Ziobro: Będzie ponowne śledztwo ws. śmierci Jolanty Brzeskiej. "Zrobimy wszystko, by dotrzeć do sprawców zbrodni"

PAP/Rafał Guz
PAP/Rafał Guz

Zbigniew Ziobro ogłosił na konferencji prasowej, że podjął decyzję o ponownym wszczęciu śledztwa ws. śmierci Jolanty Brzeskiej.

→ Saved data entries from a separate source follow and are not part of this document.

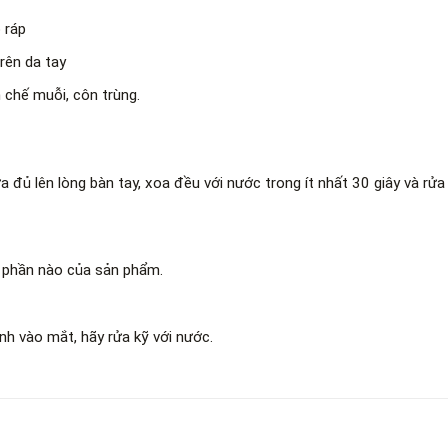
 ráp
trên da tay
n chế muỗi, côn trùng.
 lên lòng bàn tay, xoa đều với nước trong ít nhất 30 giây và rửa 
 phần nào của sản phẩm.
nh vào mắt, hãy rửa kỹ với nước.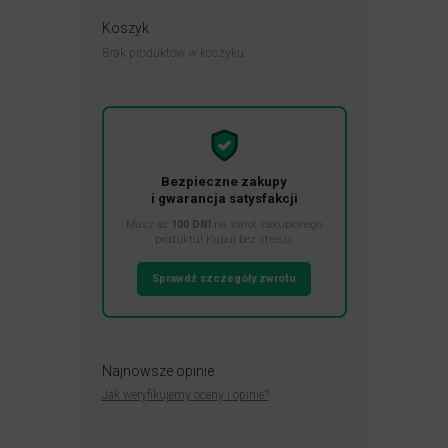
Koszyk
Brak produktów w koszyku.
Bezpieczne zakupy
i gwarancja satysfakcji
Masz aż
100 DNI
na zwrot zakupionego
produktu! Kupuj bez stresu.
Sprawdź szczegóły zwrotu
Najnowsze opinie
Jak weryfikujemy oceny i opinie?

Zrobimy wszystko, co możliwe, by ta sprawa została wnikliwie wyjaśniona. Kiedy Jolanta Brzeska zginęła okrutną śmiercią, jej przyjaciele zorganizowali manifestację, gdy umieszczali na sztandarach emocjonalne hasła: „Czy wszystkich nas spalicie?”. To postępowanie jest też po to, by nie było następnych, by ci, którzy dopuścili się zbrodni, czuli oddech wymiaru sprawiedliwości

— zapewnił.

Pani Brzeska walczyła nie tylko o mieszkanie, ale o godność i traktowanie tych, którzy są ofiarami dzikiej reprywatyzacji w Warszawie, która spotykała się z biernością różnych władz, w tym władz miasta Warszawy

— przypominał minister sprawiedliwości.

Ziobro ubolewał nad tym, jak zostało przeprowadzone śledztwo w sprawie jej śmierci.

Chaos, brak koncepcji, nieprzeanalizowanie materiału dowodowego pod kątem pozyskania innych dowodów… Wreszcie tego smutku dodaje też i to, że znaczna część tych dowodów jest nie do odtworzenia, że nie sięgniemy do materiałów związanych z monitoringiem, billingiem, że nie dotrzemy do świadków, którzy po 5 latach nie będą pamiętać szczegółów. Nie naprawimy już tego, że to postępowanie było traktowane, jak gdyby doszło do samobójstwa

— tłumaczył.

Ziobro przypominał jednak przy tym, że są takie postępowania, które kończyły się sukcesem mimo tego, że były podejmowane po latach.

To właśnie wybitnym prokuratorom i policjantom dedykuję tę sprawę. Zrobią wszystko, by dotrzeć do sprawców, by ci nie czuli się bezkarnie

— stwierdził.

1 marca 2011 r. zwęglone zwłoki Jolanty Brzeskiej znalazł spacerowicz na polanie pod Lasem Kabackim. Została spalona żywcem. Początkowo śledczy sądzili, że Brzeska, aktywna działaczka ruchu lokatorskiego, dokonała samospalenia. Ostatecznie przyjęto, że została zamordowana. Zdaniem biegłych z cenionego krakowskiego Instytutu Ekspertyz Sądowych im. Jana Sehna sprawcami mogli być ludzie związani z kręgiem osób zajmujących się reprywatyzacją lub przez nie wynajęci. Nie udało się ustalić ich tożsamości.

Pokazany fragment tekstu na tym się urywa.